-- SOURCE INFORMATION follows --

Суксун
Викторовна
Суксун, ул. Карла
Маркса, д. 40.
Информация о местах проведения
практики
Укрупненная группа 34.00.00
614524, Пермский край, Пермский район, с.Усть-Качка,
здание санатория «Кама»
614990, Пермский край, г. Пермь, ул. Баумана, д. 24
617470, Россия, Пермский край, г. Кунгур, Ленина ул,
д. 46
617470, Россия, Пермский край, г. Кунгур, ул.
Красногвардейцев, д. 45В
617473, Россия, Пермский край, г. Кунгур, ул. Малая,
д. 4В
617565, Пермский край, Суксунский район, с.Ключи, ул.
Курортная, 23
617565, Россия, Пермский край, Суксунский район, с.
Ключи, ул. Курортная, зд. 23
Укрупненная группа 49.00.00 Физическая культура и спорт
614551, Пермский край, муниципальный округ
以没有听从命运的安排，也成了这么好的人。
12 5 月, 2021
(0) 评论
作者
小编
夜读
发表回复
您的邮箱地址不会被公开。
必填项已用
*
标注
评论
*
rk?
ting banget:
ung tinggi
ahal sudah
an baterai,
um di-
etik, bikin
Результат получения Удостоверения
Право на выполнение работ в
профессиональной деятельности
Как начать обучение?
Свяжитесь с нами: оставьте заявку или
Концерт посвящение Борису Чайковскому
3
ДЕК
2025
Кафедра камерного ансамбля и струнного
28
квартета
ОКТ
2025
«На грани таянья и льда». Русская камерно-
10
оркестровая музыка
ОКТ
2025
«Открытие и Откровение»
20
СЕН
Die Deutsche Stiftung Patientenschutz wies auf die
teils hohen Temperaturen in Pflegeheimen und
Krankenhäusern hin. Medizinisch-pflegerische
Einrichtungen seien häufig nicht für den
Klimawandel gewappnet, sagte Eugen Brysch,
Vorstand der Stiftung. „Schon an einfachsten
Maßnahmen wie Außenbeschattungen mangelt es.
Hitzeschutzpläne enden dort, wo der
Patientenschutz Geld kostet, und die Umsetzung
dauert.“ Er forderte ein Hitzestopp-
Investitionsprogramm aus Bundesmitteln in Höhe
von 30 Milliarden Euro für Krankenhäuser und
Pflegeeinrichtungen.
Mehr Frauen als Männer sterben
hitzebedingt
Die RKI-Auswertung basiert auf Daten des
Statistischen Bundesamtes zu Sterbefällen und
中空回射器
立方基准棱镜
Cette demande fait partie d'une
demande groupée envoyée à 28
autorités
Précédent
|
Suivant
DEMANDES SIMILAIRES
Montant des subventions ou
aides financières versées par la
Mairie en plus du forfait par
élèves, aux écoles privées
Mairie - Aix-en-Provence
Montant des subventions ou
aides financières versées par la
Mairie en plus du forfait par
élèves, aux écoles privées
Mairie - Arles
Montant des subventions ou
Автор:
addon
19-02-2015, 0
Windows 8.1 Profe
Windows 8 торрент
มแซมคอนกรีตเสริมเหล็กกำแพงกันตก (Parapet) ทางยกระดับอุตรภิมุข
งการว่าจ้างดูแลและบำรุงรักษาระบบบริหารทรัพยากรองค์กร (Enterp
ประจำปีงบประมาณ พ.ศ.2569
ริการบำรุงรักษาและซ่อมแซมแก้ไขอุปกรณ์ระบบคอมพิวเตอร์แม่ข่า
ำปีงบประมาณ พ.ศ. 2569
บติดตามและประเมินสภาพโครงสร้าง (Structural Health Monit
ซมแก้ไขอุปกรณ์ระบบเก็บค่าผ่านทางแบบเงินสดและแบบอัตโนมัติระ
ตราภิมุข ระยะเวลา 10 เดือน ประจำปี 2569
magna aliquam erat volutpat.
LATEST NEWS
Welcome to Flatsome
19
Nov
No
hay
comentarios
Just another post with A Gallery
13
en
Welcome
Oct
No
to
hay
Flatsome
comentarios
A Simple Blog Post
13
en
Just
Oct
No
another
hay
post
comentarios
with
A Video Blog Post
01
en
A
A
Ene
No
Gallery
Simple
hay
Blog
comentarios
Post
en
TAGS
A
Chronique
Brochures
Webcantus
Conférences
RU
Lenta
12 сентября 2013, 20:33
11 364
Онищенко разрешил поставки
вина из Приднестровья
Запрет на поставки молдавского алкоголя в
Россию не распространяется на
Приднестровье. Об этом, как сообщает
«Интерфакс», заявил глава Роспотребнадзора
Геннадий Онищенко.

-- SOURCE INFORMATION concluded --

WHAT NEEDS TO BE DONE:
Copy every line of the material above in which the word "Patientenschutz" appears.

WRITTEN REPLY:
Die Deutsche Stiftung Patientenschutz wies auf die
Patientenschutz Geld kostet, und die Umsetzung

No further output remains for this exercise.